# Given text:
# Help w/ tire choice



## Justin Meyers (Jun 22, 2004)

. I am buying a '13 Brute Force that is slightly used for a really good price...as in a REALLY good price. Anyway, it has stock tires on it, and this will be my first ATV to ever own and id like to take great care of it. It has stock tires on it, but I need better tires obviously. My question is, its, that I am not doing serious mudding as in DSO for example. Most mud ill ever see will probably be the bottoms at the Deer lease in Tarkington. What is the best "All around tire" and what is the biggest I can put on the brute stock w/o rubbing. I know that w/ aggressive tires you have to worry about breaking axles and I DO NOT want that to happen. I want a good trail tire, but a good mud tire. So what are my options??? Also, if I lift it 2" what will be the perfect tire size? Thanks!


----------



## Hotrod (Oct 11, 2006)

Stock height 27in tire. 2in lift you should be able to do 28in tires, after 28in tires you start to break things easier. My best opinion for best all around tire, Maxxis Zillas. Not the Mudzilla, just the Zillas. Good ply and tread rating. I ran some 28 and 30's for a while and loved them. Turned a few more onto them and they like them the same. Big debates on best all around tires. They are good for trail riding, good for mud holes, wont beat your bike up, and easy on parts. Ride fairly smooth.


----------



## Justin Meyers (Jun 22, 2004)

Great! You accually answered all my questions! N then some. I definitely want something that will not beat me to death on hard ground. Thank you kind sir!

# Data supplied:
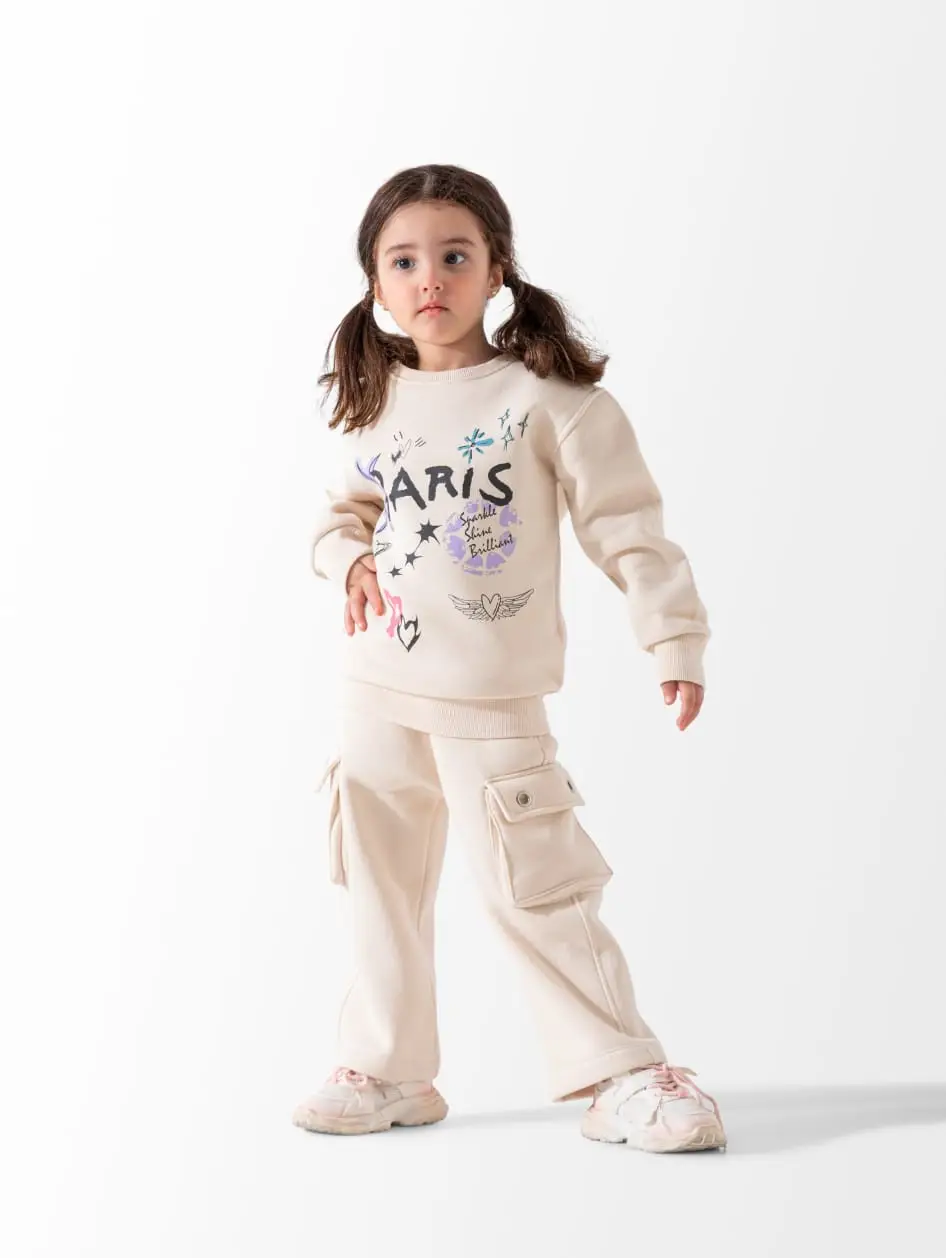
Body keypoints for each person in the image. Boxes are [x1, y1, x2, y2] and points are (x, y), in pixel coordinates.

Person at [292, 163, 726, 1153]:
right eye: (404, 262)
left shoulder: (550, 402)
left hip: (487, 696)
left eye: (455, 256)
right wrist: (347, 559)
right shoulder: (377, 400)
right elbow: (343, 510)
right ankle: (389, 1067)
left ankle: (623, 1069)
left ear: (497, 272)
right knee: (380, 885)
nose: (429, 279)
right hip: (376, 688)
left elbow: (629, 528)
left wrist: (672, 635)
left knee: (537, 882)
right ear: (375, 284)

# What you will do:
In the forum thread about ATV tires, what tire size does Hotrod say should fit with a 2-inch lift?

# Solved exercise:
28-inch tires.